Washington, DC–(ENEWSPF)–October 13, 2015. Nineteen European Union (EU) member states (Austria, Belgium (Wallonia), Bulgaria, Croatia, Cyprus, Denmark, France, Germany, Greece, Hungary, Italy, Latvia, Lithuania, Luxembourg, Malta, The Netherlands, Poland, Solvenia, Scotland, Northern Ireland, and Wales) have opted out of approving GE cultivation except for research purposes. In the past, the EU has not been particularly fond of GE crops; currently, only one GE crop, insect resistant maize MON 810, has been approved for cultivation.
In March, the EU passed a new directive that allowed GE crops to be approved for use Union-wide. Along with the Treaty on the Functioning of the EU (TFEU), that directive also gave member states the ability to “adopt legally binding acts restricting or prohibiting the cultivation of GMOs in their territory after such GMOs have been authorised to be placed on the Union market.” Once the opt-out applications have been processed and transmitted to the companies, they have one month to take action; that is, the companies most affected by the ban will have the chance to oppose it. Member states have cited environmental and agricultural issues as a reason for opting out and while biotechnology companies can deny them, it is likely that member states will invoke “substantial grounds” to protect their ban. “Member states … have to justify their opt-out measures – that they are motivated by an overriding reason of general interest, and are in line with the rules of the internal market,” said European Commissioner Margreth Vestayer.
And while biotechnology companies, like Monsanto, Syngenta, Dow AgroSciences, and Pioneer, might be thought to automatically seek to deny member states the right to ban the use of GE crops, it has not been the case so far.

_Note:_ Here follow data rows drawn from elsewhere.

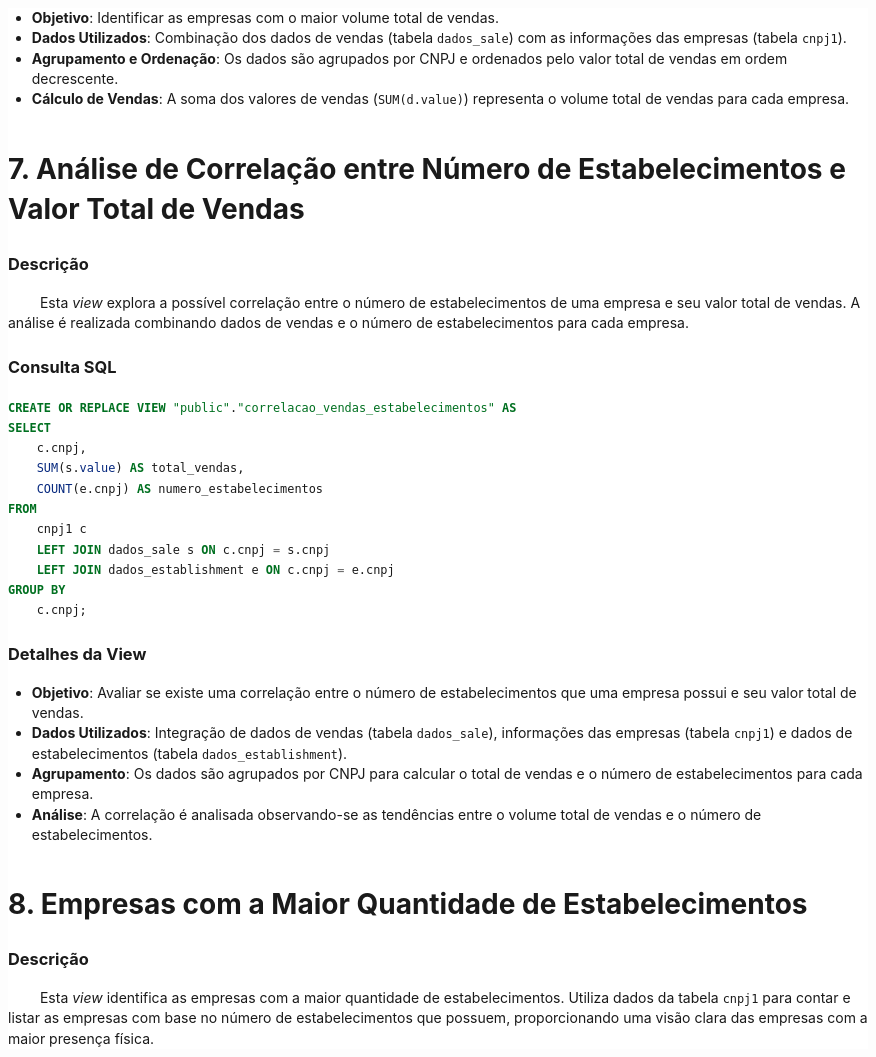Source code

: - **Objetivo**: Identificar as empresas com o maior volume total de vendas.
- **Dados Utilizados**: Combinação dos dados de vendas (tabela `dados_sale`) com as informações das empresas (tabela `cnpj1`).
- **Agrupamento e Ordenação**: Os dados são agrupados por CNPJ e ordenados pelo valor total de vendas em ordem decrescente.
- **Cálculo de Vendas**: A soma dos valores de vendas (`SUM(d.value)`) representa o volume total de vendas para cada empresa.

# <a name="c7"></a> 7. Análise de Correlação entre Número de Estabelecimentos e Valor Total de Vendas

### Descrição
&emsp;&emsp; Esta _view_ explora a possível correlação entre o número de estabelecimentos de uma empresa e seu valor total de vendas. A análise é realizada combinando dados de vendas e o número de estabelecimentos para cada empresa.

### Consulta SQL
```sql
CREATE OR REPLACE VIEW "public"."correlacao_vendas_estabelecimentos" AS
SELECT
    c.cnpj,
    SUM(s.value) AS total_vendas,
    COUNT(e.cnpj) AS numero_estabelecimentos
FROM
    cnpj1 c
    LEFT JOIN dados_sale s ON c.cnpj = s.cnpj
    LEFT JOIN dados_establishment e ON c.cnpj = e.cnpj
GROUP BY
    c.cnpj;
```
### Detalhes da View

- **Objetivo**: Avaliar se existe uma correlação entre o número de estabelecimentos que uma empresa possui e seu valor total de vendas.
- **Dados Utilizados**: Integração de dados de vendas (tabela `dados_sale`), informações das empresas (tabela `cnpj1`) e dados de estabelecimentos (tabela `dados_establishment`).
- **Agrupamento**: Os dados são agrupados por CNPJ para calcular o total de vendas e o número de estabelecimentos para cada empresa.
- **Análise**: A correlação é analisada observando-se as tendências entre o volume total de vendas e o número de estabelecimentos.


# <a name="c8"></a> 8. Empresas com a Maior Quantidade de Estabelecimentos

### Descrição
&emsp;&emsp; Esta _view_ identifica as empresas com a maior quantidade de estabelecimentos. Utiliza dados da tabela `cnpj1` para contar e listar as empresas com base no número de estabelecimentos que possuem, proporcionando uma visão clara das empresas com a maior presença física.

Last month, Monsanto abided by Latvia’s and Greece’s requests for a ban and stated that they “will consider any other such requests on a case-by-case basis.” That trend of acquiescence may end, though, since heavily-populated countries like Germany have joined the ranks of member states requesting a ban on GE crops, with over half of the EU opting out. Biotechnology powerhouses like Monsanto might consider ban requests more carefully in order to protect profits, considering that it is currently facing financial deficits. Although Monsanto has previously stated that it will not seek any new GE crop approvals in the EU, it may need to recover lost ground. Just two weeks ago, Monsanto announced that it would be cutting around 2,600 jobs, affecting 11.6 percent of its workers, as a result of last quarter’s unexpected loss. Sales from its prized product, Roundup (glyphosate), fell from $1.25 billion to $1.1 billion. Earlier this year, the International Agency for Research on Cancer (IARC), a program of the World Health Organization, announced it had classified glyphosate a human carcinogen, based on laboratory animal studies.

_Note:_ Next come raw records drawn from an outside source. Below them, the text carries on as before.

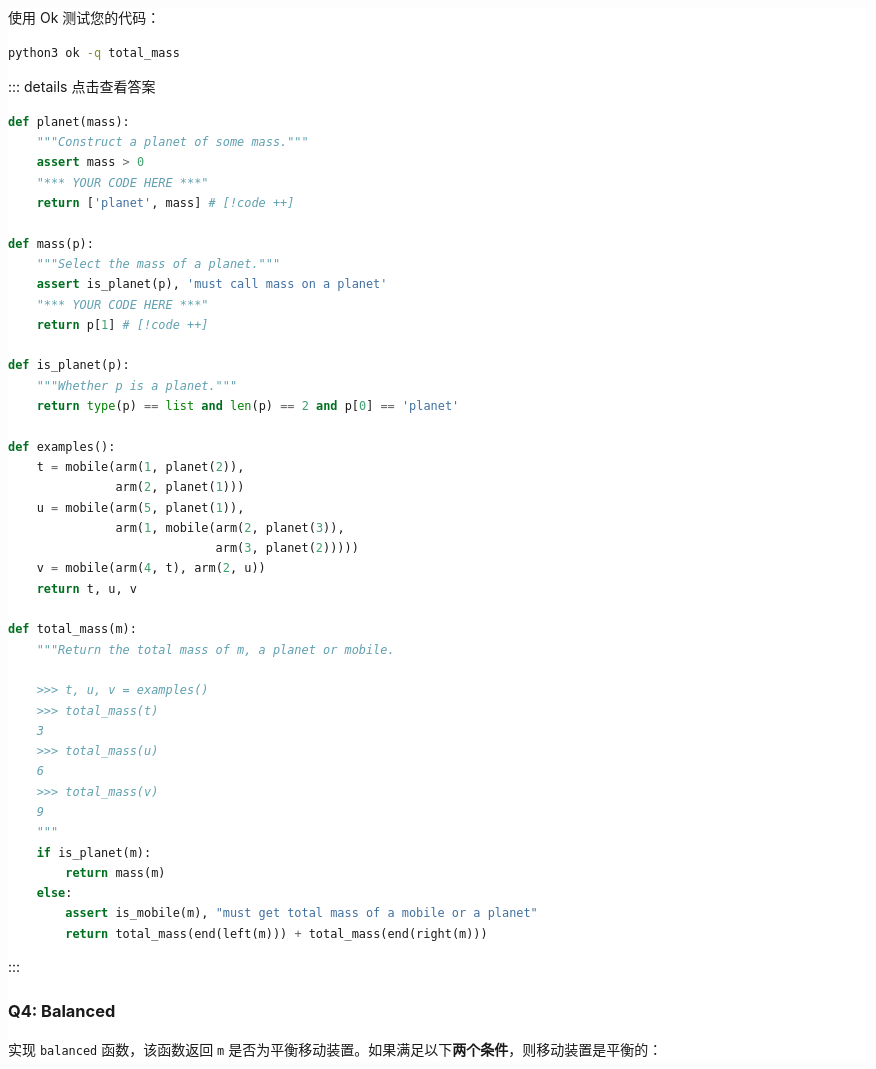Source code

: 使用 Ok 测试您的代码：
```bash
python3 ok -q total_mass
```

::: details 点击查看答案
```py
def planet(mass):
    """Construct a planet of some mass."""
    assert mass > 0
    "*** YOUR CODE HERE ***"
    return ['planet', mass] # [!code ++]

def mass(p):
    """Select the mass of a planet."""
    assert is_planet(p), 'must call mass on a planet'
    "*** YOUR CODE HERE ***"
    return p[1] # [!code ++]

def is_planet(p):
    """Whether p is a planet."""
    return type(p) == list and len(p) == 2 and p[0] == 'planet'

def examples():
    t = mobile(arm(1, planet(2)),
               arm(2, planet(1)))
    u = mobile(arm(5, planet(1)),
               arm(1, mobile(arm(2, planet(3)),
                             arm(3, planet(2)))))
    v = mobile(arm(4, t), arm(2, u))
    return t, u, v

def total_mass(m):
    """Return the total mass of m, a planet or mobile.

    >>> t, u, v = examples()
    >>> total_mass(t)
    3
    >>> total_mass(u)
    6
    >>> total_mass(v)
    9
    """
    if is_planet(m):
        return mass(m)
    else:
        assert is_mobile(m), "must get total mass of a mobile or a planet"
        return total_mass(end(left(m))) + total_mass(end(right(m)))
```
:::

### Q4: Balanced
实现 `balanced` 函数，该函数返回 `m` 是否为平衡移动装置。如果满足以下**两个条件**，则移动装置是平衡的：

While over half of EU’s member states are making strides to keep GE foods off their shelves, the U.S. government is sprinting in the opposite direction. In the last year, three GE crops (soybean, cotton, and corn) have been deregulated and approved for commercial use in the U.S. More recently, Senate is awaiting a vote on Bill H.R. 1599, otherwise known as the Deny Americans the Right to Know (DARK) Act, which would preempt states by preventing state and local governments from enacting laws banning GE labels. On July 23, the House of Representatives voted to pass the DARK Act through to Senate for a vote, which could happen any day now. Environmental and industry lobbyists are racing against the clock to convince senators that GE labeling is good or bad, respectively. While 9 out of 10 Americans agree that they would prefer that GE foods bear a label, congressmen have consistently sided with profit-driven industry.
Proponents of the DARK act tout scientific studies that prove the safety of GE crops; however, numerous studies can be found that show the GE crops are much more than an extension of selective breeding. The root of the problem with GE crops lies in the implementation of their use. A prospective article found in the New England Journal of Medicine that outlines the hazards associated with food residues of elevated pesticide use in GE crops and focuses on the significance of the actual increase in herbicide use and weed resistance in herbicide-tolerant crops.
Beyond Pesticides urges consumers to pressure our government officials to guard the safety of their citizens. Legislation like the DARK Act, which has passed in the House, will place a prohibition on states’ authority to require labeling of GE ingredients in food products, instituting federal preemption of state and local authority. To get involved, contact your Senator to tell them to vote against the H.R. 1599.
In the meantime, while we wait for the National Academy of Sciences to release a new GE report (expected in 2016), the best and currently only way to avoid GE food is to support organic agriculture and eat organic food. Beyond Pesticides has long advocated for organic management practices as a means to foster biodiversity, and research shows that organic farmers do a better job of protecting biodiversity than their chemically-intensive counterparts. Instead of prophylactic use of pesticides and scheduled sprays, responsible organic farms focus on fostering habitat for pest predators and other beneficial insects, set action levels for pests based upon monitoring, and only resort to judicious use of least-toxic pesticides when other cultural, structural, mechanical, and biological controls have been attempted and proven ineffective.
All unattributed positions and opinions in this piece are those of Beyond Pesticides.